Auerswald, author of “The Coming Prosperity, How Entrepreneurs are Changing the Global Economy,” said people everywhere are discussing work and creativity.

“They are talking about how to arrange physical space and how to optimize whatever kind of technological physical assets they have so that people can find those new pathways for collaboration and not just stay stuck in the relationships and mindsets they were used to.”

He said entrepreneurs found ways to collaborate at their kitchen tables, in their garages and at coffee shops.

“But this new mode of work adds value to the whole entrepreneurial process,” he added. “It’s not just a new way of real estate, it’s stimulating more entrepreneurial ventures than you would have seen absent this new model. It seems like one of these incubator/accelerator spaces is opening up every six months here in Northern Virginia. Soon it will be mainstream.”

And it’s not just entrepreneurs or corporations who can benefit from this model, he said. “This could work well for Baby Boomers in transition who are thinking about the extension of worklife, what retirement means and staying creative. So I think there will be some kind of intergenerational inclusion in some of these spaces with more opportunities for intergenerational mentorship. Time will tell.”

Food Incubators

Nor are collaborative workspaces limited to just techies, either.

Katy Chang is a former attorney turned chef who is starting EatsPlace, a Washington, D.C., “pop-uppery,” and food incubator that also will be home to Baba’s Cooking School. She said she got the idea for this shared kitchen after she had trouble finding space to make her artisan kimchi, a traditional fermented Korean side dish made of vegetables with a variety of seasonings.

“I tried to find a commercial kitchen to make it in, but it was just really hard to find space to keep up with the demand,” she said. “That’s a good problem to have because I kept selling out of my kimchi really fast.”

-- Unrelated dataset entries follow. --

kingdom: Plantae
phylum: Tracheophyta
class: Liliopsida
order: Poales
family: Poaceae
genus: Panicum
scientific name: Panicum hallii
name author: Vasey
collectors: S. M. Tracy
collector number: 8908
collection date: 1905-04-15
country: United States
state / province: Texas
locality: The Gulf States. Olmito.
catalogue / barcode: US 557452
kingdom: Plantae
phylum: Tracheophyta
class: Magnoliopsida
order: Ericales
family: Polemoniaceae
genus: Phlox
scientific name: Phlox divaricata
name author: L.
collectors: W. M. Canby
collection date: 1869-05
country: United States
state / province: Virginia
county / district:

She said she wanted to expand, but always “kept hitting that same wall. I also knew there was a community of other food makers, especially caterers, who had a similar problem. So I thought, why don’t I open sort of a soup-to-nuts food incubator where people can use the commercial kitchen to make their food and also serve it upstairs in the dining room or sell in the marketplace.”

Chang, whose father (or baba in Mandarin) owned and ran two D.C. restaurants, said she plans to open her shared kitchen/restaurant this spring on Georgia Ave. in the up-and-coming Parkview neighborhood. She is working with Studio Upwall architects and said EatsPlace will have half a dozen modular workspaces.

She said she expects collaboration to “ferment” organically as food makers work side by side. “And there will be talks, mentoring and technique classes geared towards both food professionals and home cooks. For the pros, this will include sessions on the business side of food production — food packaging and labeling, business formation, intellectual property and food, training for front of the house and back of the house staff positions, etc.”

Chang is also going to curate guest chef residencies, with each residency lasting about six weeks. “That chef will use the kitchen and serve his or her food in the dining room, but when the restaurant’s not open, the food producers will be able to come and use the space,” she explained.

She said her background as an attorney helps with regulations, food labeling and different sanitation requirements, all that red tape you have to go through to open a commercial kitchen or restaurant. “That way, food makers and the guest chef can focus on what they do best, which is cooking,” she said. “They don’t have to deal with trying to get permitted and licensed because I will handle all that.”